Activity: Which lines of the data contain the string "EMERGENCY"? Copy every one.

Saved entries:
◆ ◆ ◆ ◆
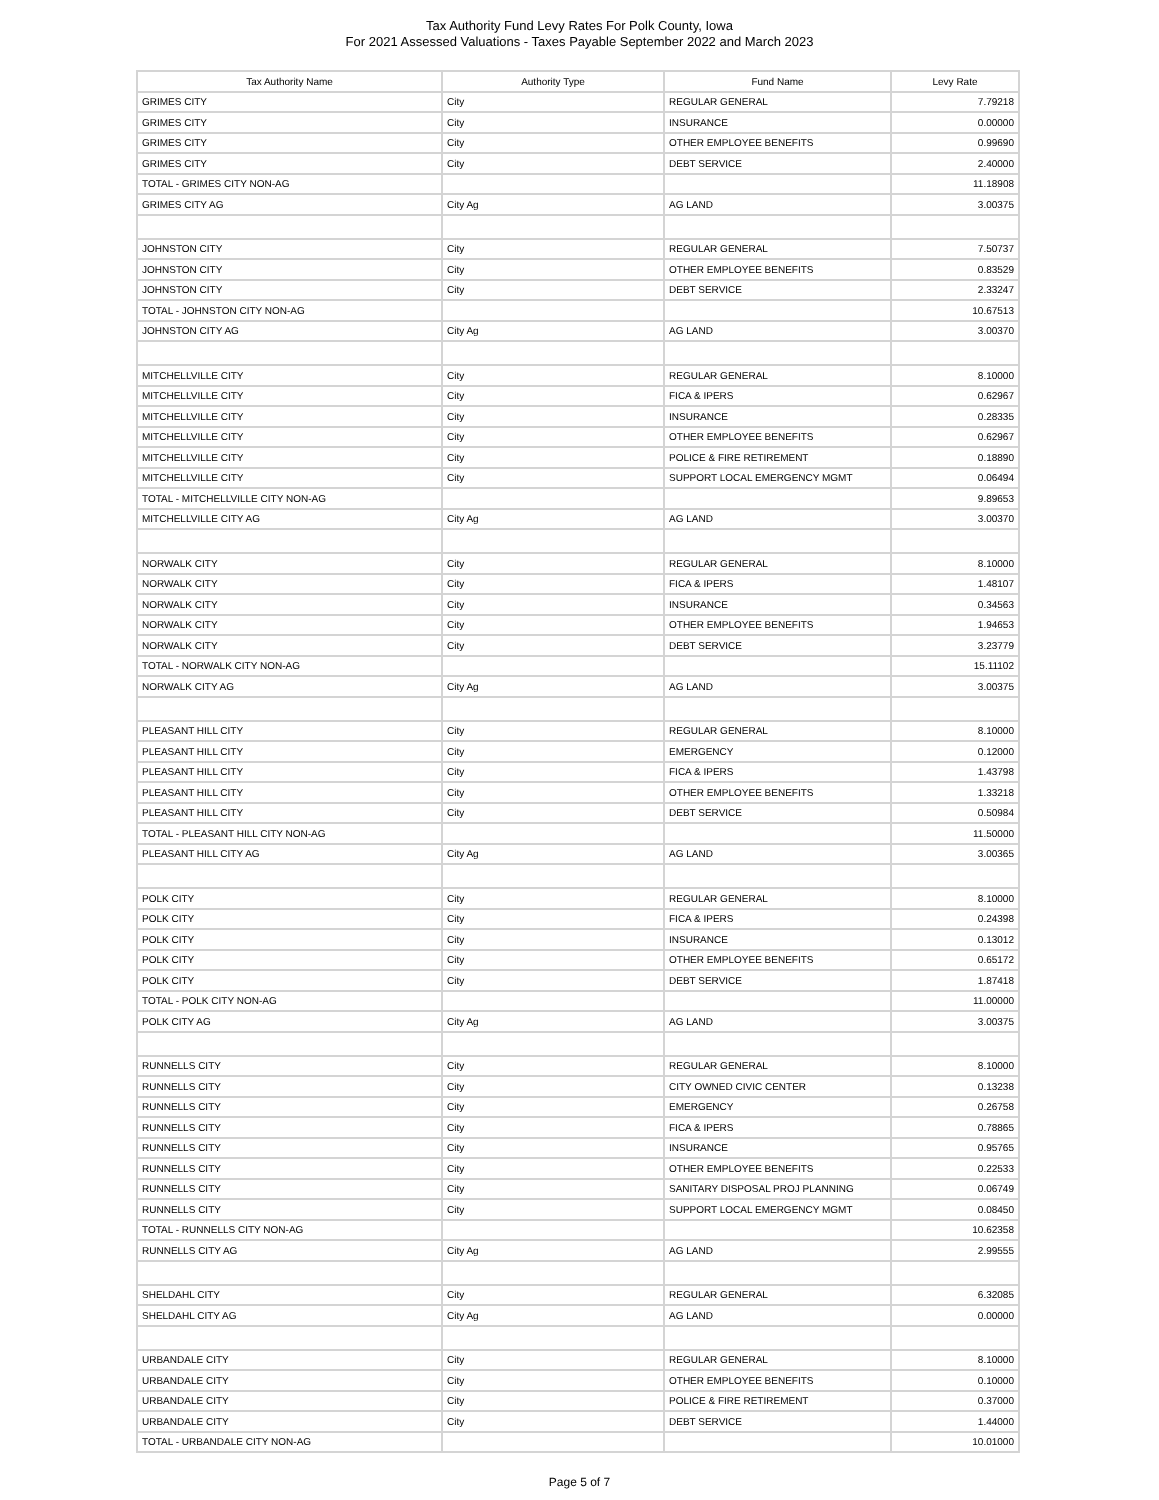Tax Authority Fund Levy Rates For Polk County, Iowa
For 2021 Assessed Valuations - Taxes Payable September 2022 and March 2023
| Tax Authority Name | Authority Type | Fund Name | Levy Rate |
| --- | --- | --- | --- |
| GRIMES CITY | City | REGULAR GENERAL | 7.79218 |
| GRIMES CITY | City | INSURANCE | 0.00000 |
| GRIMES CITY | City | OTHER EMPLOYEE BENEFITS | 0.99690 |
| GRIMES CITY | City | DEBT SERVICE | 2.40000 |
| TOTAL - GRIMES CITY NON-AG | | | 11.18908 |
| GRIMES CITY AG | City Ag | AG LAND | 3.00375 |
| JOHNSTON CITY | City | REGULAR GENERAL | 7.50737 |
| JOHNSTON CITY | City | OTHER EMPLOYEE BENEFITS | 0.83529 |
| JOHNSTON CITY | City | DEBT SERVICE | 2.33247 |
| TOTAL - JOHNSTON CITY NON-AG | | | 10.67513 |
| JOHNSTON CITY AG | City Ag | AG LAND | 3.00370 |
| MITCHELLVILLE CITY | City | REGULAR GENERAL | 8.10000 |
| MITCHELLVILLE CITY | City | FICA & IPERS | 0.62967 |
| MITCHELLVILLE CITY | City | INSURANCE | 0.28335 |
| MITCHELLVILLE CITY | City | OTHER EMPLOYEE BENEFITS | 0.62967 |
| MITCHELLVILLE CITY | City | POLICE & FIRE RETIREMENT | 0.18890 |
| MITCHELLVILLE CITY | City | SUPPORT LOCAL EMERGENCY MGMT | 0.06494 |
| TOTAL - MITCHELLVILLE CITY NON-AG | | | 9.89653 |
| MITCHELLVILLE CITY AG | City Ag | AG LAND | 3.00370 |
| NORWALK CITY | City | REGULAR GENERAL | 8.10000 |
| NORWALK CITY | City | FICA & IPERS | 1.48107 |
| NORWALK CITY | City | INSURANCE | 0.34563 |
| NORWALK CITY | City | OTHER EMPLOYEE BENEFITS | 1.94653 |
| NORWALK CITY | City | DEBT SERVICE | 3.23779 |
| TOTAL - NORWALK CITY NON-AG | | | 15.11102 |
| NORWALK CITY AG | City Ag | AG LAND | 3.00375 |
| PLEASANT HILL CITY | City | REGULAR GENERAL | 8.10000 |
| PLEASANT HILL CITY | City | EMERGENCY | 0.12000 |
| PLEASANT HILL CITY | City | FICA & IPERS | 1.43798 |
| PLEASANT HILL CITY | City | OTHER EMPLOYEE BENEFITS | 1.33218 |
| PLEASANT HILL CITY | City | DEBT SERVICE | 0.50984 |
| TOTAL - PLEASANT HILL CITY NON-AG | | | 11.50000 |
| PLEASANT HILL CITY AG | City Ag | AG LAND | 3.00365 |
| POLK CITY | City | REGULAR GENERAL | 8.10000 |
| POLK CITY | City | FICA & IPERS | 0.24398 |
| POLK CITY | City | INSURANCE | 0.13012 |
| POLK CITY | City | OTHER EMPLOYEE BENEFITS | 0.65172 |
| POLK CITY | City | DEBT SERVICE | 1.87418 |
| TOTAL - POLK CITY NON-AG | | | 11.00000 |
| POLK CITY AG | City Ag | AG LAND | 3.00375 |
| RUNNELLS CITY | City | REGULAR GENERAL | 8.10000 |
| RUNNELLS CITY | City | CITY OWNED CIVIC CENTER | 0.13238 |
| RUNNELLS CITY | City | EMERGENCY | 0.26758 |
| RUNNELLS CITY | City | FICA & IPERS | 0.78865 |
| RUNNELLS CITY | City | INSURANCE | 0.95765 |
| RUNNELLS CITY | City | OTHER EMPLOYEE BENEFITS | 0.22533 |
| RUNNELLS CITY | City | SANITARY DISPOSAL PROJ PLANNING | 0.06749 |
| RUNNELLS CITY | City | SUPPORT LOCAL EMERGENCY MGMT | 0.08450 |
| TOTAL - RUNNELLS CITY NON-AG | | | 10.62358 |
| RUNNELLS CITY AG | City Ag | AG LAND | 2.99555 |
| SHELDAHL CITY | City | REGULAR GENERAL | 6.32085 |
| SHELDAHL CITY AG | City Ag | AG LAND | 0.00000 |
| URBANDALE CITY | City | REGULAR GENERAL | 8.10000 |
| URBANDALE CITY | City | OTHER EMPLOYEE BENEFITS | 0.10000 |
| URBANDALE CITY | City | POLICE & FIRE RETIREMENT | 0.37000 |
| URBANDALE CITY | City | DEBT SERVICE | 1.44000 |
| TOTAL - URBANDALE CITY NON-AG | | | 10.01000 |
Page 5 of 7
◆ ◆ ◆ ◆
Solution below:
| MITCHELLVILLE CITY | City | SUPPORT LOCAL EMERGENCY MGMT | 0.06494 |
| PLEASANT HILL CITY | City | EMERGENCY | 0.12000 |
| RUNNELLS CITY | City | EMERGENCY | 0.26758 |
| RUNNELLS CITY | City | SUPPORT LOCAL EMERGENCY MGMT | 0.08450 |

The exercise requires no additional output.